Tasks to carry out:
[1] Reproduce the collection entries word for word, from the line containing "scientific name: Ficaria verna" through the last line of the records, with both ends included.
[2] Continue the magazine profile of Michelle Pfeiffer, picking up right after its final sentence.

Selected extract:
Beyond The Beautiful Face | September 1988

Beyond The Beautiful Face | September 1988

Premiere | September 1988

GOLDEN LADY

With three films in the next twelve months—including ‘Married to the Mob’—Michelle Pfeiffer is more than the movies’ prettiest face | By James Kaplan and Photographed by Terry O’Neill

WHAT DO YOU WANT TO DO? FOR EIGHTEEN-YEAR-OLD MICHELLE Pfeiffer, tan and pretty and bored out of her skull, that was no easy question. Her orange county, California, high school had been so mind-numbing that she’d taken course credit for her after-school jobs and grabbed a diploma at the end of her junior year. Since then, she’d dabbled in psychology courses at a junior college (dull), worked some odd jobs (duller), and spent a year at court-reporting school (imagine a bill Moyers special on the steam engine). Now it was 1975, and Pfeiffer was a checkout girl at Vons supermarket number 50 in El Toro, California, and going absolutely nowhere. In her life, there was the beach, her boyfriend, the supermarket—zzzzzzzzzz. And so Michelle Pfeiffer stood there at her cash register and thought to herself: What do you want to do?

“I can see me standing in the check stand in my little red smock and my black polyester pants and my white nurse shoes,” she says, her mind spinning out the details. “My black pants that had faded to gray, so that my boss was taking up a collection to get me a new pair. And I guess I just asked myself, ‘If you could have anything, somebody could just hand it over to you, what would you want to do?’ And it was acting.”

It is now thirteen years since that epiphany, and Pfeiffer, wearing dark sunglasses and a distressed-leather jacket and carrying her own garment bag, strides into the first-class section of a 747, where she is promptly snubbed by a flight attendant. Finally, and not without difficulty, her bag gets stowed. “My timing’s bad today,” Pfeiffer says as she sits down. She looks amazing, of course, and maybe the frazzled attendant could’ve used a little less amazing.

As for Pfeiffer, she’s in a complicated, contemplative mood, perhaps even a little frazzled herself. She is jetting back to Los Angeles for two final weeks of work on Tequila Sunrise, written and directed by Robert Towne and costarring Mel Gibson and Kurt Russell. After wrapping Tequila, Pfeiffer will fly to Paris to start work on Les Liaisons Dangereuses, with director Stephen Frears and Glenn Close and John Malkovich. Adding to her concern is some personal turbulence: a divorce from her husband of eight years, actor Peter Horton, is apparently in the works, and future reports will have her paired with Michael Keaton.

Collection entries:

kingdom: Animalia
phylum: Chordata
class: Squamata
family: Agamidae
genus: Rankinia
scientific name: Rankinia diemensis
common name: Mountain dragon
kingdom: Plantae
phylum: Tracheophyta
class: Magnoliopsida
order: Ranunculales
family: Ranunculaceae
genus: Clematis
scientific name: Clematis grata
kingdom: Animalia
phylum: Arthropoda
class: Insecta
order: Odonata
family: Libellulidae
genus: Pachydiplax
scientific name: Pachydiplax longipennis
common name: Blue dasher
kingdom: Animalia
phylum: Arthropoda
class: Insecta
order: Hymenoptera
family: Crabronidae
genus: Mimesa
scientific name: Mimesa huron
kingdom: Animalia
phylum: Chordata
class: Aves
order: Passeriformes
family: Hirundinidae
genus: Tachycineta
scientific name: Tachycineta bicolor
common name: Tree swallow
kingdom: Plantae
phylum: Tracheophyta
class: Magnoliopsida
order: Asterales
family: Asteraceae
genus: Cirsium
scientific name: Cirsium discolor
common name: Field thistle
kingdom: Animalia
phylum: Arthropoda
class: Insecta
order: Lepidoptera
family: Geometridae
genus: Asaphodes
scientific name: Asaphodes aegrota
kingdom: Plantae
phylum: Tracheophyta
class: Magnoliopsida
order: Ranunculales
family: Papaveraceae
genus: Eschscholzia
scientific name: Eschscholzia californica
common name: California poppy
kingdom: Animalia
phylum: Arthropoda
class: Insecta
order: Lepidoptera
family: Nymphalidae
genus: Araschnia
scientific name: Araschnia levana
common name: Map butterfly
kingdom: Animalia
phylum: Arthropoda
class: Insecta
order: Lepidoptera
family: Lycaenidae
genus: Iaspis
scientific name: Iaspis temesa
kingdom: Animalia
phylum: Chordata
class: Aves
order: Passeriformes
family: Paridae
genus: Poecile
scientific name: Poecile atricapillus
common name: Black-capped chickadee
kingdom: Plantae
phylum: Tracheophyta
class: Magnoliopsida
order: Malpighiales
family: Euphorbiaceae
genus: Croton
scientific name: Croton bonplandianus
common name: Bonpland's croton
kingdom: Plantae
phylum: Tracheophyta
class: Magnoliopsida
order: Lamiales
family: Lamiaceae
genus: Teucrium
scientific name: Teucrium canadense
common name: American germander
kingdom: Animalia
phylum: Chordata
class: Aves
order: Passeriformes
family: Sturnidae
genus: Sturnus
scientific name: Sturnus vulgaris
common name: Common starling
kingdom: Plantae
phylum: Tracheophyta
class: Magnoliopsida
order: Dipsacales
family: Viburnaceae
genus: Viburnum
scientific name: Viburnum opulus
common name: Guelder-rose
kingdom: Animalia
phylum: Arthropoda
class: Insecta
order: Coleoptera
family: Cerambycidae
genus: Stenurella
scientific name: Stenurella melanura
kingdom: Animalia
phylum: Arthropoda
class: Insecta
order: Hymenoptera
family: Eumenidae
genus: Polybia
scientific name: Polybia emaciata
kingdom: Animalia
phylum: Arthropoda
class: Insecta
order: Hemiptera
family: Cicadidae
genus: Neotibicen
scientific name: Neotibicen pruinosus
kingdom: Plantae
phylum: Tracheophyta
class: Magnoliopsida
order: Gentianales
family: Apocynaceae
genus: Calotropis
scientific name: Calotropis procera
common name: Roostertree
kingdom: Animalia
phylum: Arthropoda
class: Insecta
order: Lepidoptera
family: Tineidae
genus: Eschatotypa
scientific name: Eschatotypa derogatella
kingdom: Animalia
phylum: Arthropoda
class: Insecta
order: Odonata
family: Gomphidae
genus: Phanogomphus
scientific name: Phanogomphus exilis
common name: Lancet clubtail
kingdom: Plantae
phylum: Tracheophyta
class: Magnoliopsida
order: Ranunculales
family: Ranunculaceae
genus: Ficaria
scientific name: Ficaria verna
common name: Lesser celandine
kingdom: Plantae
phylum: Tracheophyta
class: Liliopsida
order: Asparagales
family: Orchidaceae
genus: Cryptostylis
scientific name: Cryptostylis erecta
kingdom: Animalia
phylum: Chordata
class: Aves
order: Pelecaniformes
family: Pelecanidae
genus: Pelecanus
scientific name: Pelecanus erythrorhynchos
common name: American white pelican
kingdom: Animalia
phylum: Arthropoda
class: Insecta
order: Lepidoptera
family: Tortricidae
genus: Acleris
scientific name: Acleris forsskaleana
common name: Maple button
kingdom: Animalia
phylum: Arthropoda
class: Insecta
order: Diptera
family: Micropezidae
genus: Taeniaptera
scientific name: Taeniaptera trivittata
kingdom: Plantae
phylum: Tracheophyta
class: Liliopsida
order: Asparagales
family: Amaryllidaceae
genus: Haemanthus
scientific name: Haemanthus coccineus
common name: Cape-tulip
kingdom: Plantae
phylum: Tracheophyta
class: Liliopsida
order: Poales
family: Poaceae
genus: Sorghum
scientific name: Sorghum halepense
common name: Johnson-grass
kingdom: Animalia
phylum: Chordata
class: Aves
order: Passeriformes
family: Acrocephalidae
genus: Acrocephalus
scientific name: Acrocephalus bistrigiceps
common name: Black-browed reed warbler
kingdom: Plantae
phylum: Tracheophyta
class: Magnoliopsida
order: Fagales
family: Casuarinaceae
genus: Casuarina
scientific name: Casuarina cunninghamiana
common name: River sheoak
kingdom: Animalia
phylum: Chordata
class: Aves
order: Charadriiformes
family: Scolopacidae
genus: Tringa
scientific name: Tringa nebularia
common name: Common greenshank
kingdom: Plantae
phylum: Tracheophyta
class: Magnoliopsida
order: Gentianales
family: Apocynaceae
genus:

Written responses:
[1]
scientific name: Ficaria verna
common name: Lesser celandine
kingdom: Plantae
phylum: Tracheophyta
class: Liliopsida
order: Asparagales
family: Orchidaceae
genus: Cryptostylis
scientific name: Cryptostylis erecta
kingdom: Animalia
phylum: Chordata
class: Aves
order: Pelecaniformes
family: Pelecanidae
genus: Pelecanus
scientific name: Pelecanus erythrorhynchos
common name: American white pelican
kingdom: Animalia
phylum: Arthropoda
class: Insecta
order: Lepidoptera
family: Tortricidae
genus: Acleris
scientific name: Acleris forsskaleana
common name: Maple button
kingdom: Animalia
phylum: Arthropoda
class: Insecta
order: Diptera
family: Micropezidae
genus: Taeniaptera
scientific name: Taeniaptera trivittata
kingdom: Plantae
phylum: Tracheophyta
class: Liliopsida
order: Asparagales
family: Amaryllidaceae
genus: Haemanthus
scientific name: Haemanthus coccineus
common name: Cape-tulip
kingdom: Plantae
phylum: Tracheophyta
class: Liliopsida
order: Poales
family: Poaceae
genus: Sorghum
scientific name: Sorghum halepense
common name: Johnson-grass
kingdom: Animalia
phylum: Chordata
class: Aves
order: Passeriformes
family: Acrocephalidae
genus: Acrocephalus
scientific name: Acrocephalus bistrigiceps
common name: Black-browed reed warbler
kingdom: Plantae
phylum: Tracheophyta
class: Magnoliopsida
order: Fagales
family: Casuarinaceae
genus: Casuarina
scientific name: Casuarina cunninghamiana
common name: River sheoak
kingdom: Animalia
phylum: Chordata
class: Aves
order: Charadriiformes
family: Scolopacidae
genus: Tringa
scientific name: Tringa nebularia
common name: Common greenshank
kingdom: Plantae
phylum: Tracheophyta
class: Magnoliopsida
order: Gentianales
family: Apocynaceae
genus:

[2]
But foremost on Pfeiffer’s mind is what may prove to be the breakthrough role of her ten-year acting career, in Jonathan Demme’s hilarious, polychrome farce-with-a-heart, Married to the Mob. Pfeiffer plays Angela, a mafioso’s widow who falls in love with her FBI tail, played by Matthew Modine. Pfeiffer, the essence of the California girl, simply nails the Long Island mob princess part, accent and all. It’s Angela’s movie, and even with Modine and Dean Stockwell doing letter-perfect work as Fed and Don, Pfeiffer walks off with the picture on her miniskirted hips.

Pfeiffer herself isn’t so sure. “I like Married to the Mob a lot,” she says. “But I don’t think I’m funny. I never think I’m funny, and I’m always in these comedies. See, I don’t know how this happens, or why this happens, but I always end up playing the heart of the piece. Like, in a comedy, I always end up playing the anchor, the person whose job is to be believable. And not necessarily funny. Happens to me all the time.”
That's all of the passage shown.